Hehe, I scaled it down by a factor of 10/100 for some of the tests, at
least on the 68030 machine... I don't have days of uptime. All my
machines are in my bedroom, and I'm not deaf yet, neither want to be :-)

> I was a bit surprised by the results.  The two optimized versions were
> between 65 and 105% faster on the '020, '040, and '060.  But there was
> barely any improvement on '030 systems.  I don't know why --- the
> benchmarks should be large enough to eliminate (or at least make
> visable) any data cache effects.

Well, my results clearly show some 15% (if I recall right, but I sent
the details to jtc) on the 68030 ... maybe my machine has other memory
access times (5-2-2-2 burst access) than the other '030 testers' one.

Additionally, I did some wierd tests manipulating the A3000's RAM controller.
If I turn off burst accesses, performance for long copies increases by 
another 10 or 15%. I suspect this is caused by write allocation. So my 
suggestion is to switch write allocation off before copypage/zeropage, and 
switch it back on afterwards, on the 030 (same code as the 020, which ignores 
this bit in the CACR).

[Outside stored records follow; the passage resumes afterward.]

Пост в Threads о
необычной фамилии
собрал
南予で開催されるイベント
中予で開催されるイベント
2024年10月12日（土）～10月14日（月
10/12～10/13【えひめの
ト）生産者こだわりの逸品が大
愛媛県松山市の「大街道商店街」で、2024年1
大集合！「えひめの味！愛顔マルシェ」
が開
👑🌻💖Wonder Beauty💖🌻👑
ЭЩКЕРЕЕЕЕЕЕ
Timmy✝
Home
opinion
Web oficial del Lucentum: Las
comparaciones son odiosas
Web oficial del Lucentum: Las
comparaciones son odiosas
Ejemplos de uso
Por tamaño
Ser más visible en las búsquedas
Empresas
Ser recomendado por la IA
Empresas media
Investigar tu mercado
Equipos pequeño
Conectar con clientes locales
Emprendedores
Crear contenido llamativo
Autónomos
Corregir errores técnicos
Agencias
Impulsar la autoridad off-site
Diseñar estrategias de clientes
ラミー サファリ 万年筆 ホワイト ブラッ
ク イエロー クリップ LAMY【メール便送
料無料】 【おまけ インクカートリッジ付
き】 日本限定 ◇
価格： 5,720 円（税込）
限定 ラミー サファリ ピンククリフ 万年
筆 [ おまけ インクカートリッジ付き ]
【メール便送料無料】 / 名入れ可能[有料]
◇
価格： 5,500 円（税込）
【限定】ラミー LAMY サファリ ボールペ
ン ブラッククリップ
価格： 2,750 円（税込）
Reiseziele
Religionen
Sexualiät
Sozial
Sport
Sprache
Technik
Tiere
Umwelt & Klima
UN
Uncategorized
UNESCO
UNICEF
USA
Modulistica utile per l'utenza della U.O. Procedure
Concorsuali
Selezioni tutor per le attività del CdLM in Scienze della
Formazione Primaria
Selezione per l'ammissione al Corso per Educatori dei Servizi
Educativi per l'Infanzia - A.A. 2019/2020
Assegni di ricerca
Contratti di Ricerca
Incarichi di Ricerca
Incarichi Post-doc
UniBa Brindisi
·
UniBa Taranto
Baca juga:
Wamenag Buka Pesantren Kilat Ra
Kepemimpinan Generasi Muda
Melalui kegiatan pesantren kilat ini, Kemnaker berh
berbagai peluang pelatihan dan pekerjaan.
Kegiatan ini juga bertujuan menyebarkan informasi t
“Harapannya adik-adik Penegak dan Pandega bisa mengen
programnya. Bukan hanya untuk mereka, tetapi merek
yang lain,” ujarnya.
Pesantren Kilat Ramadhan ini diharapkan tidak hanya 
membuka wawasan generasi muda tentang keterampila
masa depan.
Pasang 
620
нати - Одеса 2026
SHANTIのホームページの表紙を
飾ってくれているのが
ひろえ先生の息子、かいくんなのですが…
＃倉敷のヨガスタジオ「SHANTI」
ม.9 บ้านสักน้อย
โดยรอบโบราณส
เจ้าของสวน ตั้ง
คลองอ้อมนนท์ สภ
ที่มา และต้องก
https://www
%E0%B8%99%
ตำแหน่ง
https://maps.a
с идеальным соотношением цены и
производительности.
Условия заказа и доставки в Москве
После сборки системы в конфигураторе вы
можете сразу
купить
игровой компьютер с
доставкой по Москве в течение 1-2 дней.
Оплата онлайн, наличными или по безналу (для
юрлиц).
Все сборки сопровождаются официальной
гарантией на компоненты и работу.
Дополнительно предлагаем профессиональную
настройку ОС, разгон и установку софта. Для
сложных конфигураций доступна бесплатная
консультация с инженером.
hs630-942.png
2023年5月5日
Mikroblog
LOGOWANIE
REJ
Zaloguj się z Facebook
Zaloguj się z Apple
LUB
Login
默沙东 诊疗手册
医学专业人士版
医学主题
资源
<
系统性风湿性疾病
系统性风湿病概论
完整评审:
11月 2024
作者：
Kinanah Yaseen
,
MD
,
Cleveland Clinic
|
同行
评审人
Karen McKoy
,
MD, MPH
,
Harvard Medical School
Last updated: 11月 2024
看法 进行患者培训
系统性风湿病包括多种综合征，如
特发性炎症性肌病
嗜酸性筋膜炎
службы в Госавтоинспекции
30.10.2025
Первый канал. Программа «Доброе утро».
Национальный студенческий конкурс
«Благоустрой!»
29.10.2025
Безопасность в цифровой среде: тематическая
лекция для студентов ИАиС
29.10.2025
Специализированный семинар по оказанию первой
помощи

I'll try to benchmark this "soon".

They further show _NO_ improvement on the 68060 for duffs device, if the
branch prediction is on (but a factor of two improvement to the old
bcopy, branch prediction off case), and a few percent slowdown of the
simple unrolled loop to the (old code/duffsdev) case if branch
prediction is on. (Yes, it is on now for the 68060 --- I finally found
time to run a few tests and be sure I found that caching bug which hit
me half a year ago).

Just thought people might like to hear about this.

Regards,
	Ignatios Souvatzis
	Ignatios Souvatzis